Eisenberg’s 2020 nonfiction work The Third Rainbow Girl: The Long Life of a Double Murder in Appalachia was one of those books. The $1.5 billion settlement was the largest payout in the history of U.S. copyright cases.

“It felt like such a violation,” Eisenberg said. “Our original art was being stolen and recycled to create slop.”

From that settlement, Eisenberg paid Baton Rouge, La.-based Lamar Advertising $1,500 to rent the billboard for six weeks. Fat Swim is Eisenberg’s giant middle finger to AI, algorithms, and any technology that controls how artists get their work into the world. She’s hoping potential readers will find her website by happenstance, not a newsfeed that may — or may not — have targeted them.

“Essentially, algorithms are controlled by multinational corporations that are profiting off our data,” Eisenberg said. “I want to interrupt that and, as a human, put important ideas in front of other humans who might not otherwise find them.”

A billboard, she thought, is an analog broadcast that is the exact opposite of a newsfeed.

Eisenberg points to artists like Joseph Kosuth who, in the early 1970s, erected billboards throughout Europe and the Americas that blurred the line between public art and advertising. She was also inspired by feminist artists Jenny Holzer and Felix Gonzalez-Torres, whose texts and photographs, respectively, shouted messages of equality to passersby in the 1980s and 1990s in major metropolitan American cities.

But, Eisenberg said, fellow South Philadelphian Zoe Strauss is her greatest influence. In 2012, the street photographer’s work appeared on 54 billboards and was the subject of a Philadelphia Museum of Art exhibit.

Even authors like Eisenberg who snag book deals at major publishing houses are largely responsible for book sales and marketing. Fat Swim will be released on April 28, by Hogarth, an imprint of Random House. A March Publisher’s Weekly article reported that in 2025, more than four million book titles were published. Bold marketing ideas like billboards can potentially cut through the cyber noise and reach the reader directly.

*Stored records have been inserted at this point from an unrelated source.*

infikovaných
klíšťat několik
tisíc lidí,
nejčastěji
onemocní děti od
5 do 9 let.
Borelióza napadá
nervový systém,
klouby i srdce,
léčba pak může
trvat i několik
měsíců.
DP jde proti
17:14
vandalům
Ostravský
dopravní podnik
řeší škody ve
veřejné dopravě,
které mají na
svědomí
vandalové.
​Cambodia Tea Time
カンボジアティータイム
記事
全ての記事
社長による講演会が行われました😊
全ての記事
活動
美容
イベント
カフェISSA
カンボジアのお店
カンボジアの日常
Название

According to Lamar Advertising, Eisenberg’s billboard is seen by 450,000 people a week, or 1.8 million people a month.

“The landscape for books in 2026 is very challenging because publishers believe that volume is key to sales,” Eisenberg said. “This is one small way I hope my book can be discovered.”

Eisenberg — a 2025 Pew Fellow — licensed the billboard photograph from Downington Artist Devon Dadoly. The two met at Philadelphia’s Fat Con last year and Eisenberg said she fell in love with Dadoly’s sensual depiction of fat people, right down to their “delicious folds.”

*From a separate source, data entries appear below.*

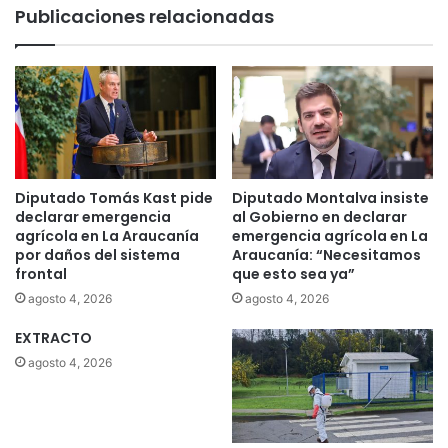
Publicaciones relacionadas
Diputado Tomás Kast pide
Diputado Montalva insiste
declarar emergencia
al Gobierno en declarar
agrícola en La Araucanía
emergencia agrícola en La
por daños del sistema
Araucanía: “Necesitamos
frontal
que esto sea ya”
agosto 4, 2026
agosto 4, 2026
EXTRACTO
agosto 4, 2026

“What she’s doing is incredibly radical,” Dadoly said. “As someone who is a fat person and who proudly identifies that way, I want to be seen. I don’t hate my body. I’m not a means to an end. I’m not some ‘Before’ image.”

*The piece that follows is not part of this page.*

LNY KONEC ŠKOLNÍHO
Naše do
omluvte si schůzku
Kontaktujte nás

“Fat Swim” the short story from which the book takes is title is about a chubby pre-adolescent girl who is trying to come to terms with her size and experiences complex feelings watching a Fat Positive Pool Party in West Philly.

Phung, Eisenberg’s partner who is a graphic designer, edited the picture to make it look like an ocean. The wavy water graphics give the photo the mysterious vibe of a fashion magazine.

“We went with water because ‘Fat Swim’ is a story about water and there are many stories in the book that have a water theme,” Phung said. “We really wanted to show the joy of what its like existing in all kinds of bodies.”

When Fat Swim drops, Eisenberg will have a book party and go on a small book tour that includes an April 30 appearance at the Ethical Society sponsored by The Head and The Hand Book Store.

» READ MORE: 10 books with strong Philly ties for your spring reading list

And while the roughly additional two million people who will happen upon Fat Swim through the billboard might quite possibly boost sales, no one knows for sure.

“This is an experiment,” she said. “It’s not tailored to anyone. It’s just there. People who never thought about the idea of fat liberation or cared to see an image of a fat body in public will see this. That gives me hope at a time when the algorithm just makes me depressed.”